Using Your Own Data: Run - nf-pooled-cellpainting Documentation

Running the Pipeline with CLI¶

Once your inputs are ready, run the pipeline pointing to your files:

nextflow run broadinstitute/nf-pooled-cellpainting \
    --input samplesheet.csv \
    --barcodes barcodes.csv \
    --outdir results \
    --painting_illumcalc_cppipe your_painting_illumcalc_cppipe.cppipe \
    --painting_illumapply_cppipe your_painting_illumapply_cppipe.cppipe \
    --painting_segcheck_cppipe your_painting_segcheck_cppipe.cppipe \
    --barcoding_illumcalc_cppipe your_barcoding_illumcalc_cppipe.cppipe \
    --barcoding_illumapply_cppipe your_barcoding_illumapply_cppipe.cppipe \
    --barcoding_preprocess_cppipe your_barcoding_preprocess_cppipe.cppipe \
    --combinedanalysis_cppipe your_combinedanalysis_cppipe.cppipe \
    -profile docker

Running the Pipeline with Seqera Platform¶

Configuring the Pipeline in Seqera Platform¶

Navigate to Launchpad → Add Pipeline.

Pipeline Settings¶

Setting	Value
Name	`nf-pooled-cellpainting` or a name describing your run
Pipeline to launch	`https://github.com/broadinstitute/nf-pooled-cellpainting`
Revision	`dev` (for latest updates), `main` (for latest versioned code), or a specific commit
Compute environment	Your AWS Batch environment
Work directory	`s3://your-bucket/prefix/to/scratch/output`
Config profiles	(leave empty for a custom run)

Pipeline Parameters¶

In the Launchpad, select “Launch” for your pipeline.

In the “Run Parameters” tab, fill all of the required Input/Output options. You can manually enter each of the values in the “Input form view” or you can add the following parameters to the JSON or YAML in the “Params file view”. Note that all of the other parameters have default values but you may need to edit default values to match your dataset.

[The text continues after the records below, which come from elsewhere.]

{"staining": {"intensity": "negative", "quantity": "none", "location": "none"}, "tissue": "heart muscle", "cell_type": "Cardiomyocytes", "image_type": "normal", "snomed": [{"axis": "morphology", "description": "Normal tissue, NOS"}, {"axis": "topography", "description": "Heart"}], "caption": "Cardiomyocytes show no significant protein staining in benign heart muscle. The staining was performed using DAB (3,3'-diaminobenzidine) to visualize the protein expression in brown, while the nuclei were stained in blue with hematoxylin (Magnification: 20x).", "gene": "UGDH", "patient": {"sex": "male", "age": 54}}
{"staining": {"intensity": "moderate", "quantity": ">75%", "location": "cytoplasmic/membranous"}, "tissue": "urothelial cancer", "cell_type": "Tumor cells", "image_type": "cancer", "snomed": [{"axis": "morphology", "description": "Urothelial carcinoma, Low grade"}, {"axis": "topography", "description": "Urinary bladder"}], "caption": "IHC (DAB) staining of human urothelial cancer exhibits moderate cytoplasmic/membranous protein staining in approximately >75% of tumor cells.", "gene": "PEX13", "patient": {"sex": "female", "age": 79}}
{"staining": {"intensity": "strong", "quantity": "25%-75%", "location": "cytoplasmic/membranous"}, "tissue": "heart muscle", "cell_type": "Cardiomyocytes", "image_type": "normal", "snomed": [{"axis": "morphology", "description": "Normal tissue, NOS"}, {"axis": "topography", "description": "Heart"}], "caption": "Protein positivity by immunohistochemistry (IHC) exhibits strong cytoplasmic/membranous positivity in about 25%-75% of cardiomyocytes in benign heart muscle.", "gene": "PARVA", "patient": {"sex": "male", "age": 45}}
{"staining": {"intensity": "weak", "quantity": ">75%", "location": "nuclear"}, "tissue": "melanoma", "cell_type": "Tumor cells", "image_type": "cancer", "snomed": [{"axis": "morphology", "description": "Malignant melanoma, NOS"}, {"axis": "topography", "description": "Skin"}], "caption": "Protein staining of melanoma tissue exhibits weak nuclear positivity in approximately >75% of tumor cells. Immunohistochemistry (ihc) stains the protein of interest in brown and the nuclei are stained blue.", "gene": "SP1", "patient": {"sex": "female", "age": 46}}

input: "s3://your-bucket/samplesheet.csv"
outdir: "s3://your-bucket/results"
barcodes: "s3://your-bucket/barcodes.csv"
painting_illumcalc_cppipe: "s3://your-bucket/pipelines/painting_illumcalc.cppipe"
painting_illumapply_cppipe: "s3://your-bucket/pipelines/painting_illumapply.cppipe"
painting_segcheck_cppipe: "s3://your-bucket/pipelines/painting_segcheck.cppipe"
barcoding_illumcalc_cppipe: "s3://your-bucket/pipelines/barcoding_illumcalc.cppipe"
barcoding_illumapply_cppipe: "s3://your-bucket/pipelines/barcoding_illumapply.cppipe"
barcoding_preprocess_cppipe: "s3://your-bucket/pipelines/barcoding_preprocess.cppipe"
combinedanalysis_cppipe: "s3://your-bucket/pipelines/combinedanalysis.cppipe"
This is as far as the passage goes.